IV – Sur les autres demandes :
S’agissant d’une assignation délivrée postérieurement au 1er janvier 2020 (II de l’article 55 du décret n° 2019-1333 du 11 décembre 2019), l’exécution provisoire est de droit, à moins que la décision rendue n’en dispose autrement, en application des dispositions de l’article 514 du Code de procédure civile.
Aucun élément ne justifie en l’espèce que l’exécutoire provisoire, qui est compatible avec la nature de la présente affaire, soit écartée, conformément à l’article 514-1 du Code de procédure civile.
Chaque partie succombant partiellement au moins partiellement, en ses prétentions, conservera la charge de ses propres dépens.
La demande de distraction des dépens formée en application de l’article 699 du code de procédure civile au profit du conseil de Madame [M] [N] née [E] sera, par conséquent, rejetée.
Par ailleurs, l’équité commande en l’espèce, au regard de la solution apportée au présent litige et compte tenu de la nature du conflit de voisinage opposant Madame [M] [N] à Monsieur [C] [F], de :
— débouter Madame [M] [N] née [E] de sa demande de dispense de participation aux frais de la présente procédure, en application des dispositions de l’article 10-1 de la loi du 10 juillet 1965,
— débouter les parties de l’ensemble de leurs demandes formées au titre des dispositions de l’article 700 du code de procédure civile.
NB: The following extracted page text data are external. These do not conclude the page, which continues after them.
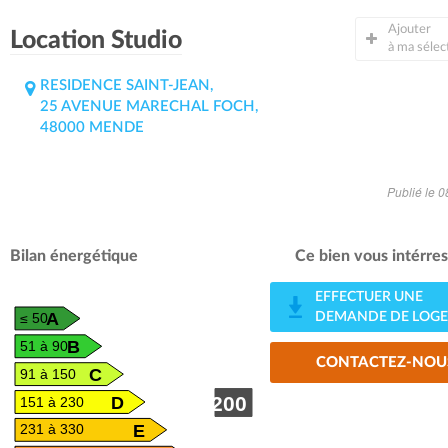
Ajouter
Location Studio
à ma sélec
RESIDENCE SAINT-JEAN,
25 AVENUE MARECHAL FOCH,
48000 MENDE
Publié le 
Bilan énergétique
Ce bien vous intérres
EFFECTUER UNE
A
DEMANDE DE LOG
≤ 50
B
51 à 90
CONTACTEZ-NOU
C
91 à 150
D
200
151 à 230
E
231 à 330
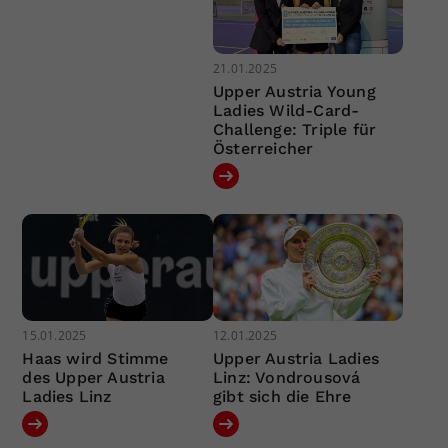
21.01.2025
Upper Austria Young
Ladies Wild-Card-
Challenge: Triple für
Österreicher
15.01.2025
12.01.2025
Haas wird Stimme
Upper Austria Ladies
des Upper Austria
Linz: Vondrousová
Ladies Linz
gibt sich die Ehre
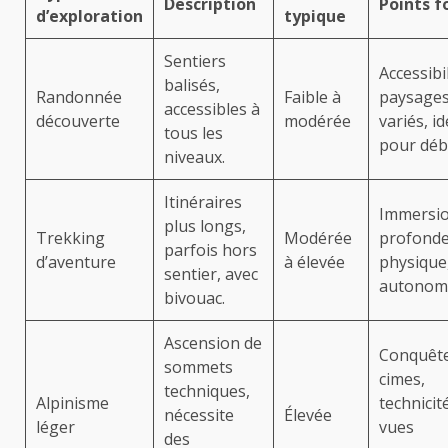
Description
Points f
d’exploration
typique
Sentiers
Accessibil
balisés,
Randonnée
Faible à
paysage
accessibles à
découverte
modérée
variés, id
tous les
pour déb
niveaux.
Itinéraires
Immersi
plus longs,
Trekking
Modérée
profonde,
parfois hors
d’aventure
à élevée
physique
sentier, avec
autonomi
bivouac.
Ascension de
Conquêt
sommets
cimes,
techniques,
Alpinisme
technicit
nécessite
Élevée
léger
vues
des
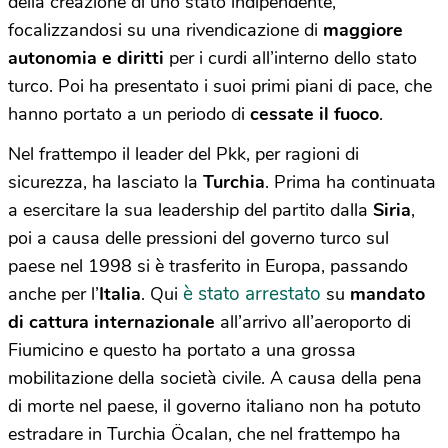
della creazione di uno stato indipendente,
focalizzandosi su una rivendicazione di
maggiore
autonomia e diritti
per i curdi all’interno dello stato
turco. Poi ha presentato i suoi primi piani di pace, che
hanno portato a un periodo di
cessate il fuoco
.
Nel frattempo il leader del Pkk, per ragioni di
sicurezza, ha lasciato la
Turchia
. Prima ha continuata
a esercitare la sua leadership del partito dalla
Siria
,
poi a causa delle pressioni del governo turco sul
paese nel 1998 si è trasferito in Europa, passando
è stato arrestato
anche per l’
Italia
. Qui
su
mandato
di cattura internazionale
all’arrivo all’aeroporto di
Fiumicino e questo ha portato a una grossa
mobilitazione della società civile. A causa della pena
di morte nel paese, il governo italiano non ha potuto
estradare in Turchia Öcalan, che nel frattempo ha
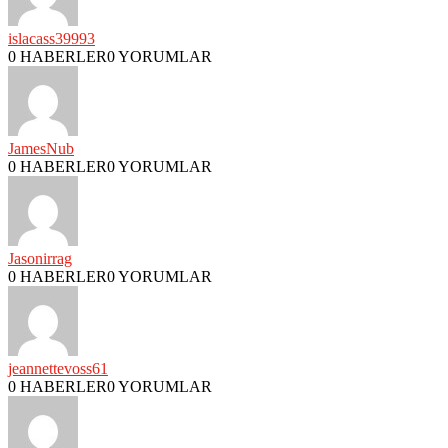
islacass39993
0 HABERLER
0 YORUMLAR
JamesNub
0 HABERLER
0 YORUMLAR
Jasonirrag
0 HABERLER
0 YORUMLAR
jeannettevoss61
0 HABERLER
0 YORUMLAR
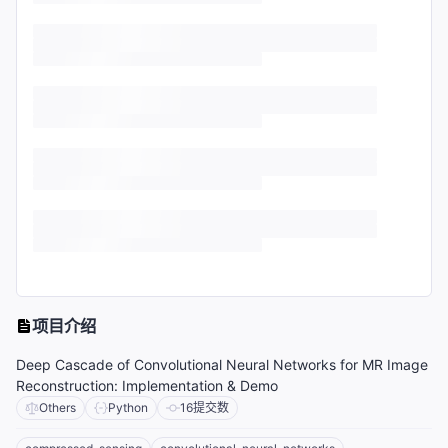
项目介绍
Deep Cascade of Convolutional Neural Networks for MR Image
Reconstruction: Implementation & Demo
Others
Python
16
提交数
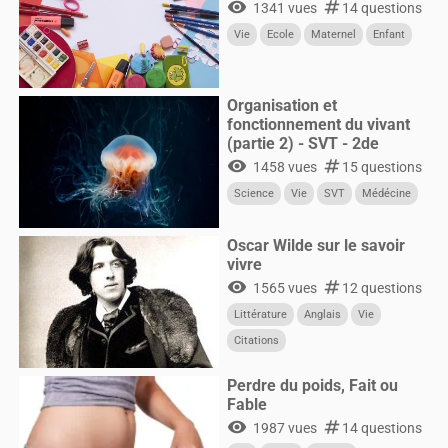
visibility
numbers
1341 vues
14 questions
Vie
Ecole
Maternel
Enfant
Organisation et
fonctionnement du vivant
(partie 2) - SVT - 2de
visibility
numbers
1458 vues
15 questions
Science
Vie
SVT
Médécine
Oscar Wilde sur le savoir
vivre
visibility
numbers
1565 vues
12 questions
Littérature
Anglais
Vie
Citations
Perdre du poids, Fait ou
Fable
visibility
numbers
1987 vues
14 questions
Les parties seront déboutées de leurs autres demandes plus amples ou contraires.
PAR CES MOTIFS
Le Tribunal, statuant par jugement contradictoire, mis à disposition au greffe et en premier ressort,
Déboute Madame [M] [N] née [E] de ses demandes d’annulation des résolutions n° 16 et 18 de l’assemblée générale ordinaire des copropriétaires de l’immeuble sis [Adresse 2] à [Localité 3] en date du 16 juillet 2021,
Prononce l’annulation de la résolution n° 19 de l’assemblée générale ordinaire des copropriétaires de l’immeuble sis [Adresse 2] à [Localité 3] en date du 16 juillet 2021,
Déboute Madame [M] [N] née [E], de sa demande de condamnation sous astreinte de Monsieur [C] [F] à restituer « la partie de la remise qu’il occupe indûment »,
Déboute Madame [M] [N] née [E] de sa demande tendant à voir déclarer qu’elle dispose d’un juste titre et qu’elle est bien fondée à se prévaloir de la prescription acquisitive pour le placard dans le fond du couloir avec descente de cave,
Condamne Madame [M], [K] [N] née [E] à libérer le placard situé au fond du couloir menant aux caves et à en restituer les clés au syndicat des copropriétaires du [Adresse 2] à [Localité 3], sous astreinte de 100 € par jour de retard passé le délai d’un mois suivant la signification du présent jugement,
Dit que l’astreinte précitée courra pendant six mois et sera, le cas échéant, liquidée par le juge de l’exécution, conformément aux dispositions de l’article L. 131-3 du code des procédures civiles d’exécution,
Déboute Monsieur [C] [F] de l’intégralité de ses demandes reconventionnelles de condamnation de Madame [M] [N] née [E] à l’indemniser de son préjudice moral à hauteur de 5.000 € en raison de son « comportement fautif » et de son préjudice de jouissance subi en raison « de son action abusive » à hauteur de 1.500 € par mois depuis le 1er octobre 2021, à hauteur de la somme de 30.000 €,
Laisse à chaque partie la charge de ses propres dépens,
En conséquence,
Déboute Madame [M] [N] née [E] de sa demande de distraction des dépens au profit de son conseil, formée en application de l’article 699 du code de procédure civile,
Déboute Madame [M] [N] née [E], Monsieur [C] [F] et le syndicat des copropriétaires de l’immeuble sis [Adresse 2] à [Localité 3] de l’intégralité de leurs demandes formées en application des dispositions de l’article 700 du code de procédure civile,
Déboute Madame [M] [N] née [E] de sa demande de dispense de participation aux frais de la présente procédure, en application des dispositions de l’article 10-1 de la loi du 10 juillet 1965,
Rappelle que l’exécution provisoire du présent jugement est de droit,
Déboute les parties de leurs autres demandes.